Is "the internet" in the palm of our hands?
There’s a book I began reading in my English Literature & Composition class. It’s titled “What the Internet is Doing to Our Brains The Shallows” by Nicholas Carr. The internet is a digital landscape representative of every aspect of our world, but our "physical world" would be forever changed without it, can we change it? In Carr’s introduction, he states “The Shallows explains why we were mistaken about the net” our perceptions of the Internet and what we think it will do for us are not in alignment with what it actually does. He says “When it comes to the quality of our thoughts and judgments, the amount of information that communication medium supplies is less important than the way the medium presents the information and the way, in turn our brain takes it in.” The Internet as an interface for communication has a bigger impact on how we internalize information than the information itself. He says “It takes patience and concentration to evaluate new info, gather its accuracy, to weigh its relevance and worth, to put it into context - and the Internet by design subverts patience and concentration. When the brain is overloaded by stimuli ... peering into a network connected computer screen, attention splinters becoming more superficial and memory suffers. We become less reflective and more impulsive. Far from enhancing human intelligence, I argue the Internet degrades it.” The Internet is a vast and expensive rabbit hole of stimuli it degrades our concentration by inhibiting our ability to sit down with an idea and to interpret and evaluate it. So, the Internet is changing how we look back at and respond to what we consume, and not in a good way, it's taking what makes “human intelligence” special and stripping it down turning it into a simplistic, overly generalized way of thinking and engaging with what we consume.
The
Internet serves many purposes in my life; I can relate it to my experiences
living in New York and how that has shaped my values. I took a 45-minute train
from Brooklyn to Times Square to and from school every morning for the past
four years of my life. Surrounded by pedestrians, drivers, bikers, tourists,
friends, coworkers, businesses with blinding gigantic ads, my environment was
like being in a room with hundreds of screens, each story distinct, playing out
simultaneously. So, every day going to and from school I would wear my
headphones, to distract myself from the distractions around me.
What if the Internet is more than you think, it's not just a browser on your laptop, it's how we connect with our world, literally it's how you are reading this post right now. Using the Internet can feel like walking into a supermarket without a grocery list, buying a ton, and leaving without what you came for. Consider how much time you spend online, and how what you have consumed has shaped how you think. I do believe that once people claim a space and transform it into a community, it's no one's right to take away their access to this space. Carr points out the medium is the message, so how do we put people in control of the medium. It's not my place to decide whether Times Square should be less busy or have no tourism, but as a person who existed and used this space, I should have a say on how to improve it, everyone who exists there should. I might be in control of how I use it, but my right to be there, my safety while I'm there, the quality of my experience there (such as access to green spaces, third spaces, affordable food, clean streets, reliable transportation, etc.) is in the hands of other people.
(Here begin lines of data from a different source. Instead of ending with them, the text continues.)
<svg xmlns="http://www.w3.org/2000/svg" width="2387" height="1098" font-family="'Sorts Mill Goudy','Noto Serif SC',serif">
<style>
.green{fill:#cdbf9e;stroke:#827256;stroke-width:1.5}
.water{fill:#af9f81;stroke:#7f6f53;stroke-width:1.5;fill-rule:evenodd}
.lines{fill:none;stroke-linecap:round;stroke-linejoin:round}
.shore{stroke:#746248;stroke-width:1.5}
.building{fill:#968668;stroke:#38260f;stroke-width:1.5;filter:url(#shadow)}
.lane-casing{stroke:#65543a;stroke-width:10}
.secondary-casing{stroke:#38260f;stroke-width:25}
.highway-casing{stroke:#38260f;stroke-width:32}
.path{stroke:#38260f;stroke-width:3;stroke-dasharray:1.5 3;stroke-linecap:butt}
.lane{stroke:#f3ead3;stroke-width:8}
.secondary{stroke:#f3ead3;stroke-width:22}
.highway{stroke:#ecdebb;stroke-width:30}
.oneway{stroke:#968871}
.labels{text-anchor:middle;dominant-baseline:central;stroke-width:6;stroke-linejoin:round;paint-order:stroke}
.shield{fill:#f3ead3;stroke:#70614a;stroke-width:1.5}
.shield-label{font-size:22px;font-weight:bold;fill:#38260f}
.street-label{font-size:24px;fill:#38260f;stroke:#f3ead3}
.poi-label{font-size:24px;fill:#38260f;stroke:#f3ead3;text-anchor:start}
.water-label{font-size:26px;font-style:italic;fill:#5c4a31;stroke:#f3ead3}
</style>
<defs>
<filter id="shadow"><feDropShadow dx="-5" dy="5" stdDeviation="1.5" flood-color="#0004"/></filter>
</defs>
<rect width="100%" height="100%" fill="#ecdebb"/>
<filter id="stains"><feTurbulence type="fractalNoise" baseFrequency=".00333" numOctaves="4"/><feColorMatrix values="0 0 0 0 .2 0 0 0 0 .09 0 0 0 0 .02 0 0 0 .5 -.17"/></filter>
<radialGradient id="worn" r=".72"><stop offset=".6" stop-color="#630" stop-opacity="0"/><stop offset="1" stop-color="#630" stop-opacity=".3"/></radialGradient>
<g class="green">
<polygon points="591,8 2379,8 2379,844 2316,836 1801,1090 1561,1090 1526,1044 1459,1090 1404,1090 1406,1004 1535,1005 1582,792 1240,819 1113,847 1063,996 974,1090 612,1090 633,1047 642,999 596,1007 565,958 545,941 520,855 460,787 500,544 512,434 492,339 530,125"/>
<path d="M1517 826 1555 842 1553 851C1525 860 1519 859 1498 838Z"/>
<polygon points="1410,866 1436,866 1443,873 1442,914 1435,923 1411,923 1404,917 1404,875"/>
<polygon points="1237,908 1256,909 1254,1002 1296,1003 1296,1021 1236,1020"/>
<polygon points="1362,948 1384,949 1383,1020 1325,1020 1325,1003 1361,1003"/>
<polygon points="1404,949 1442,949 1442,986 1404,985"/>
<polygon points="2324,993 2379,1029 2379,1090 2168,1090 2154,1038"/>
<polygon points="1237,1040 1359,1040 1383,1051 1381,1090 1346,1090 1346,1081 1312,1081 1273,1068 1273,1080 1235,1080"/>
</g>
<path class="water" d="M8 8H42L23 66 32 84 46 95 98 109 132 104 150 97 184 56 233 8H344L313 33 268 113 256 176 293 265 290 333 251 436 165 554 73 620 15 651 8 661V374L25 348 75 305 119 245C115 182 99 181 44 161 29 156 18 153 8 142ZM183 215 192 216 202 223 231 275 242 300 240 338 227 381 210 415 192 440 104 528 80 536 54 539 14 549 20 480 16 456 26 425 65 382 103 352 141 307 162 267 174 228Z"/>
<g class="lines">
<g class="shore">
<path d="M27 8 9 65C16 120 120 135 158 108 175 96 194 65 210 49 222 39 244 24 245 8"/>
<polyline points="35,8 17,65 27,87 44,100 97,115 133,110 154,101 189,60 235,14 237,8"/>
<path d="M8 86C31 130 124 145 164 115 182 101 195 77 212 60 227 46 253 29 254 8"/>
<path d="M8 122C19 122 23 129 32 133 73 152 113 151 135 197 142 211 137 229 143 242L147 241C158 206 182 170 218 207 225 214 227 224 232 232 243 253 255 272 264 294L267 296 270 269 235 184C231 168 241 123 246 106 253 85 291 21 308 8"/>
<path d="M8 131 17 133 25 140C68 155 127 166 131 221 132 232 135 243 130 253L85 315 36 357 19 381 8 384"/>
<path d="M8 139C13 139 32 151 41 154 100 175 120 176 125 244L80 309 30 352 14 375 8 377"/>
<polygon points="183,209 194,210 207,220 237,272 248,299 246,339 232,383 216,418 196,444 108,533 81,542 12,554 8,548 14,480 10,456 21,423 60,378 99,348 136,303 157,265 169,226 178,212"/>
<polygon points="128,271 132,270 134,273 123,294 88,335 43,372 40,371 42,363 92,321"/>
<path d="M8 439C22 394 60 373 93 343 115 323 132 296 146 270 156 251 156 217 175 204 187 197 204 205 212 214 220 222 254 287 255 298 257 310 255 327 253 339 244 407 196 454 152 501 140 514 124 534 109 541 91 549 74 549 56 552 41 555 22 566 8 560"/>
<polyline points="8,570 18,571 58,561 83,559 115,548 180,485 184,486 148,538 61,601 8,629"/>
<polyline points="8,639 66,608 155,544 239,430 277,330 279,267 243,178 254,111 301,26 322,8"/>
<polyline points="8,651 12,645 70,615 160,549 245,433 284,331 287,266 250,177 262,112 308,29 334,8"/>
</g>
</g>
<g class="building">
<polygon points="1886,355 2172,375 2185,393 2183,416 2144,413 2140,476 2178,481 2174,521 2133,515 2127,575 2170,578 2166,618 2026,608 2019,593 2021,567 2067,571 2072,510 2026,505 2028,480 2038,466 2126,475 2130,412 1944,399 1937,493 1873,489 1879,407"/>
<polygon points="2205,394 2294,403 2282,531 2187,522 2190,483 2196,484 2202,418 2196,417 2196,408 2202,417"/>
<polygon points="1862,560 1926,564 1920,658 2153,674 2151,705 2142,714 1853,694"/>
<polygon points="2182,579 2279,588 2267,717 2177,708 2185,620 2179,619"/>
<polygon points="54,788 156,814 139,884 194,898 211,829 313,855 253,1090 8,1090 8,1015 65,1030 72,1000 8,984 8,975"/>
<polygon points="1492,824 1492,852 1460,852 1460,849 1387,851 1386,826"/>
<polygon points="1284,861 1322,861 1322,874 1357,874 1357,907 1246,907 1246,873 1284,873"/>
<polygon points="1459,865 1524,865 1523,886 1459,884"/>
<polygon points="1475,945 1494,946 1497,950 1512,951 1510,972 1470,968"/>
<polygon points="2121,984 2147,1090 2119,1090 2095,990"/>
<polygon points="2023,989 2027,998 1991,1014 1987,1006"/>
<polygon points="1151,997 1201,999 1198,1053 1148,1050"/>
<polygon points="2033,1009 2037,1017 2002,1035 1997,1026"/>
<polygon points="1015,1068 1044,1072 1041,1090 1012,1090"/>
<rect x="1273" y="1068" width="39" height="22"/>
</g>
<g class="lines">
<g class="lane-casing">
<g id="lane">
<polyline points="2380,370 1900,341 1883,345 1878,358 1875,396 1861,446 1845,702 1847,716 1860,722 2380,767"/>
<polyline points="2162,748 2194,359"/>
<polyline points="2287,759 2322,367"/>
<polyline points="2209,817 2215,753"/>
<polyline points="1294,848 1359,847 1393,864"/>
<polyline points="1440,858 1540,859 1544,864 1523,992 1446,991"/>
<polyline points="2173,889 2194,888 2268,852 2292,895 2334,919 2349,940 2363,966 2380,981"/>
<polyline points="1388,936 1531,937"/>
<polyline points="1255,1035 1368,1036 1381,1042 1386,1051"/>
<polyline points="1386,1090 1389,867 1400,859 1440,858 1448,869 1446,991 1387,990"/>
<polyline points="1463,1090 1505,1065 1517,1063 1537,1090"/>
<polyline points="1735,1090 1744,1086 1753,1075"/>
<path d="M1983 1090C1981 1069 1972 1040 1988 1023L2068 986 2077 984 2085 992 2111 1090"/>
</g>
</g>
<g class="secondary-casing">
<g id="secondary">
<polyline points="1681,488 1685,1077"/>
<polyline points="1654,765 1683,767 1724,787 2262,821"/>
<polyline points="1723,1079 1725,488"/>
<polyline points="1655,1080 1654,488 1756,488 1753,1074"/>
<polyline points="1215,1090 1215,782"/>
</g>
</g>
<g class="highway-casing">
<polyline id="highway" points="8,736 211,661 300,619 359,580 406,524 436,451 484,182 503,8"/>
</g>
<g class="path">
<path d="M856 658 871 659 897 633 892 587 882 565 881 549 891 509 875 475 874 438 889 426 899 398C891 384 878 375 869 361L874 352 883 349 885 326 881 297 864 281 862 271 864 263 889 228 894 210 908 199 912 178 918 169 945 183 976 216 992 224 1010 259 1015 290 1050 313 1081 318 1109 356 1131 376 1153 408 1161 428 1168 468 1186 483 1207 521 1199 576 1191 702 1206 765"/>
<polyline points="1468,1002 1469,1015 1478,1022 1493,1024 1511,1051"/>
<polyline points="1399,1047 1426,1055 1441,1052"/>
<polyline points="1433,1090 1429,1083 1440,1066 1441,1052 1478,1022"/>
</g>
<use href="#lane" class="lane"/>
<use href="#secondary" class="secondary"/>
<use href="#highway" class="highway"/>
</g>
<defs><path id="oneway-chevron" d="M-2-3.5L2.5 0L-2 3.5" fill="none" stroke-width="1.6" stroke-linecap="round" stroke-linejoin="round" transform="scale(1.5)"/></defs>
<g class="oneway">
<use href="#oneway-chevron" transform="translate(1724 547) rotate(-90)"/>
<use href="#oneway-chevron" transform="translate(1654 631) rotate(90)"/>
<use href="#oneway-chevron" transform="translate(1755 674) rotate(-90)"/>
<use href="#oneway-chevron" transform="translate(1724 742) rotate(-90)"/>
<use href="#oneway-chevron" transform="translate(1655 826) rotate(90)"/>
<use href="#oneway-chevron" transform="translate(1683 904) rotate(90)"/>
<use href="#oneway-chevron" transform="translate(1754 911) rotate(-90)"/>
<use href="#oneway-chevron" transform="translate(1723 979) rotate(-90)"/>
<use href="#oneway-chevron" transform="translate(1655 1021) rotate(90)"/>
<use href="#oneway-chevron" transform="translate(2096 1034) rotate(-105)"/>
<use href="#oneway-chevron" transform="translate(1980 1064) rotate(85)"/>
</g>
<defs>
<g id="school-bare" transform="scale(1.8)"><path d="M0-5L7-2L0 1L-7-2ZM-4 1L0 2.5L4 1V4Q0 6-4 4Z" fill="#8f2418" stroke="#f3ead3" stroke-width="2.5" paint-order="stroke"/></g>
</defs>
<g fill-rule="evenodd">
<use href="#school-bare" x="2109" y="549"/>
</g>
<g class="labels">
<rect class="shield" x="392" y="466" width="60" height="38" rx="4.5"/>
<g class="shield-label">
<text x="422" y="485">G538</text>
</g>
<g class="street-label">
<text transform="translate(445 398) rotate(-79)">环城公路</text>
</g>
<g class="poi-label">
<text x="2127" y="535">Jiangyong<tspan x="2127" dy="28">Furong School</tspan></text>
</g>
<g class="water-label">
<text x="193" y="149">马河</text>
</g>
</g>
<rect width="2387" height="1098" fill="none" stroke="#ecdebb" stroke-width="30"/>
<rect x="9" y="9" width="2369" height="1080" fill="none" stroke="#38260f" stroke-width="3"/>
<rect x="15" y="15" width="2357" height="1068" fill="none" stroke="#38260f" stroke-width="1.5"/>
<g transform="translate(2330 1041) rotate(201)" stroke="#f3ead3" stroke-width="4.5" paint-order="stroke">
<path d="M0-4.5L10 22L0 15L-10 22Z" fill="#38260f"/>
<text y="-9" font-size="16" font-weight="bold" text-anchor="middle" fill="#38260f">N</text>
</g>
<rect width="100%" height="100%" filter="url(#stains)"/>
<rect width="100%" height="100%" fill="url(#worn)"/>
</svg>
There's only so much an individual can control. It's now a part of my story. I carve out my space on the Internet too. But if we think about the internet as the access point to all things, shouldn’t everyone's voices be considered in how it's designed? And just because I learned from it, what if me adapting to Times Square life wasn't good for me? Just because it now holds memories, was where I hung out, worked, and went to school, it doesn’t mean it was a good environment for me. I made the best out of it because that’s what I do. My experience is not the only one, but going to school in Times Square impacted not just the experiences of myself but the experiences of everyone I went to school with and was surrounded by, it was one of the lenses in which we saw the world with. The message is shaped by the medium. You could argue this happens in all aspects of our lives, but since the Internet plays such a big role on my own, maybe on your own, shouldn't we question it more? What were the last things you used the internet for? What would our lives look like without the internet?
While I know that the internet is changing how we think, should we accept these changes as our new reality, continuing to adapt to them, or see it as a small part in human history, and fight against how it consumes our lives? Both my own experiences growing up with the internet, and Carr's experience living through the establishment of it inform how we think about it. Knowing a writer's "context" and your own "context" will help you interpret and evaluate your understanding of what you consume.